- The problem
Update these lines by replacing "2020" with "2021" everywhere it occurs, leaving everything else unchanged. Leave the pictures out of your answer.

- Listed entries
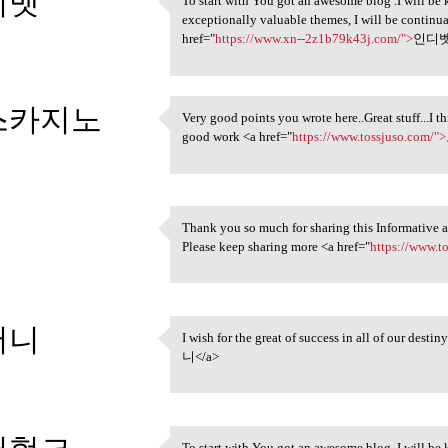
디벳
To start with You got an awesome blog .I will be
To start with You got an
exceptionally valuable themes, I will be contin
3
href="
https://www.xn--2z1b79k43j.com/">
인디벳
스카지노
Very good points you wrote here..Great stuff...I 
Very good points you wrote
good work <a href="
https://www.tossjuso.com/">
3
Thank you so much for sharing this Informative art
Thank you so much for sharing
Please keep sharing more <a href="
https://www.t
3
머니
I wish for the great of success in all of our desti
I wish for the great of
니</a>
3
To start with You got an awesome blog .I will be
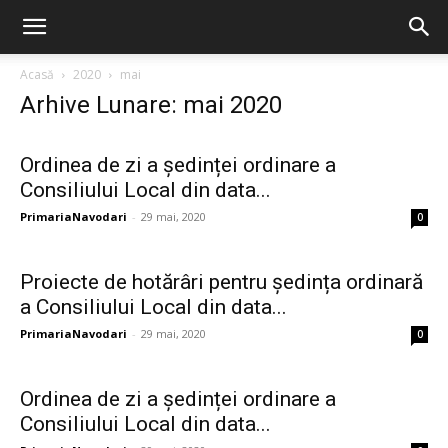
Acasă
2020
mai
Arhive Lunare: mai 2020
Ordinea de zi a ședinței ordinare a
Consiliului Local din data...
PrimariaNavodari
-
29 mai, 2020
0
Proiecte de hotărâri pentru ședința ordinară
a Consiliului Local din data...
PrimariaNavodari
-
29 mai, 2020
0
Ordinea de zi a ședinței ordinare a
Consiliului Local din data...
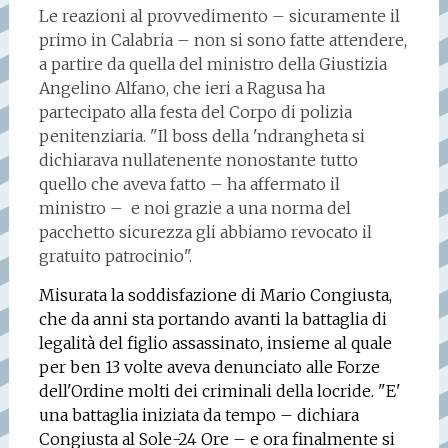
Le reazioni al provvedimento – sicuramente il
primo in Calabria – non si sono fatte attendere,
a partire da quella del ministro della Giustizia
Angelino Alfano, che ieri a Ragusa ha
partecipato alla festa del Corpo di polizia
penitenziaria. "Il boss della 'ndrangheta si
dichiarava nullatenente nonostante tutto
quello che aveva fatto – ha affermato il
ministro – e noi grazie a una norma del
pacchetto sicurezza gli abbiamo revocato il
gratuito patrocinio".
Misurata la soddisfazione di Mario Congiusta,
che da anni sta portando avanti la battaglia di
legalità del figlio assassinato, insieme al quale
per ben 13 volte aveva denunciato alle Forze
dell'Ordine molti dei criminali della locride. "E'
una battaglia iniziata da tempo – dichiara
Congiusta al Sole-24 Ore – e ora finalmente si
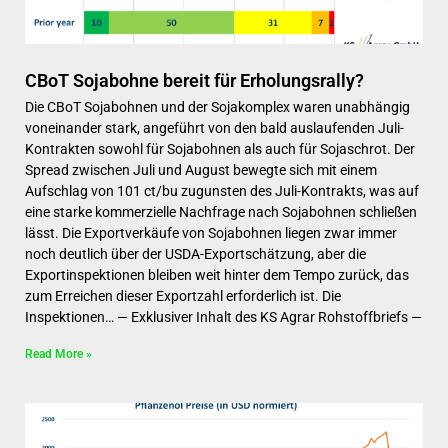
CBoT Sojabohne bereit für Erholungsrally?
Die CBoT Sojabohnen und der Sojakomplex waren unabhängig
voneinander stark, angeführt von den bald auslaufenden Juli-
Kontrakten sowohl für Sojabohnen als auch für Sojaschrot. Der
Spread zwischen Juli und August bewegte sich mit einem
Aufschlag von 101 ct/bu zugunsten des Juli-Kontrakts, was auf
eine starke kommerzielle Nachfrage nach Sojabohnen schließen
lässt. Die Exportverkäufe von Sojabohnen liegen zwar immer
noch deutlich über der USDA-Exportschätzung, aber die
Exportinspektionen bleiben weit hinter dem Tempo zurück, das
zum Erreichen dieser Exportzahl erforderlich ist. Die
Inspektionen… — Exklusiver Inhalt des KS Agrar Rohstoffbriefs —
Read More »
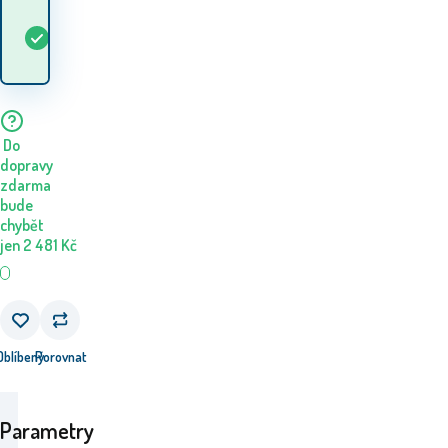
Kdy dostanu
Skladem
5+
ks
zboží? 11.08. - 12.08.
Do
dopravy
zdarma
bude
chybět
jen
2 481
Kč
Oblíbený
Porovnat
Parametry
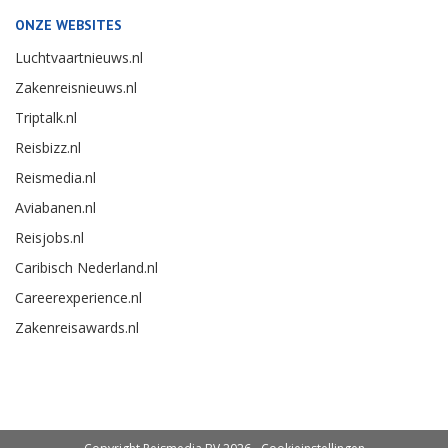
ONZE WEBSITES
Luchtvaartnieuws.nl
Zakenreisnieuws.nl
Triptalk.nl
Reisbizz.nl
Reismedia.nl
Aviabanen.nl
Reisjobs.nl
Caribisch Nederland.nl
Careerexperience.nl
Zakenreisawards.nl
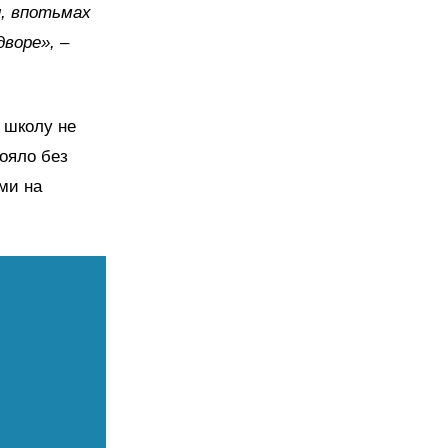
, впотьмах
воре», –
 школу не
тояло без
ми на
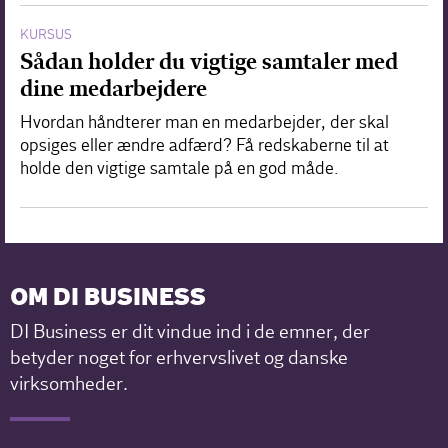
KURSUS
Sådan holder du vigtige samtaler med
dine medarbejdere
Hvordan håndterer man en medarbejder, der skal
opsiges eller ændre adfærd? Få redskaberne til at
holde den vigtige samtale på en god måde.
OM DI BUSINESS
DI Business er dit vindue ind i de emner, der
betyder noget for erhvervslivet og danske
virksomheder.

- Solution to this exercise
디벳
To start with You got an awesome blog .I will be
To start with You got an
exceptionally valuable themes, I will be contin
3
href="
https://www.xn--2z1b79k43j.com/">
인디벳
스카지노
Very good points you wrote here..Great stuff...I 
Very good points you wrote
good work <a href="
https://www.tossjuso.com/">
3
Thank you so much for sharing this Informative art
Thank you so much for sharing
Please keep sharing more <a href="
https://www.t
3
머니
I wish for the great of success in all of our desti
I wish for the great of
니</a>
3
To start with You got an awesome blog .I will be
Acasă
2021
mai
Arhive Lunare: mai 2021
Ordinea de zi a ședinței ordinare a
Consiliului Local din data...
PrimariaNavodari
-
29 mai, 2021
0
Proiecte de hotărâri pentru ședința ordinară
a Consiliului Local din data...
PrimariaNavodari
-
29 mai, 2021
0
Ordinea de zi a ședinței ordinare a
Consiliului Local din data...
Le reazioni al provvedimento – sicuramente il
primo in Calabria – non si sono fatte attendere,
a partire da quella del ministro della Giustizia
Angelino Alfano, che ieri a Ragusa ha
partecipato alla festa del Corpo di polizia
penitenziaria. "Il boss della 'ndrangheta si
dichiarava nullatenente nonostante tutto
quello che aveva fatto – ha affermato il
ministro – e noi grazie a una norma del
pacchetto sicurezza gli abbiamo revocato il
gratuito patrocinio".
Misurata la soddisfazione di Mario Congiusta,
che da anni sta portando avanti la battaglia di
legalità del figlio assassinato, insieme al quale
per ben 13 volte aveva denunciato alle Forze
dell'Ordine molti dei criminali della locride. "E'
una battaglia iniziata da tempo – dichiara
Congiusta al Sole-24 Ore – e ora finalmente si
CBoT Sojabohne bereit für Erholungsrally?
Die CBoT Sojabohnen und der Sojakomplex waren unabhängig
voneinander stark, angeführt von den bald auslaufenden Juli-
Kontrakten sowohl für Sojabohnen als auch für Sojaschrot. Der
Spread zwischen Juli und August bewegte sich mit einem
Aufschlag von 101 ct/bu zugunsten des Juli-Kontrakts, was auf
eine starke kommerzielle Nachfrage nach Sojabohnen schließen
lässt. Die Exportverkäufe von Sojabohnen liegen zwar immer
noch deutlich über der USDA-Exportschätzung, aber die
Exportinspektionen bleiben weit hinter dem Tempo zurück, das
zum Erreichen dieser Exportzahl erforderlich ist. Die
Inspektionen… — Exklusiver Inhalt des KS Agrar Rohstoffbriefs —
Read More »
Kdy dostanu
Skladem
5+
ks
zboží? 11.08. - 12.08.
Do
dopravy
zdarma
bude
chybět
jen
2 481
Kč
Oblíbený
Porovnat
Parametry
ONZE WEBSITES
Luchtvaartnieuws.nl
Zakenreisnieuws.nl
Triptalk.nl
Reisbizz.nl
Reismedia.nl
Aviabanen.nl
Reisjobs.nl
Caribisch Nederland.nl
Careerexperience.nl
Zakenreisawards.nl
, впотьмах
воре», –
 школу не
тояло без
ми на
KURSUS
Sådan holder du vigtige samtaler med
dine medarbejdere
Hvordan håndterer man en medarbejder, der skal
opsiges eller ændre adfærd? Få redskaberne til at
holde den vigtige samtale på en god måde.
OM DI BUSINESS
DI Business er dit vindue ind i de emner, der
betyder noget for erhvervslivet og danske
virksomheder.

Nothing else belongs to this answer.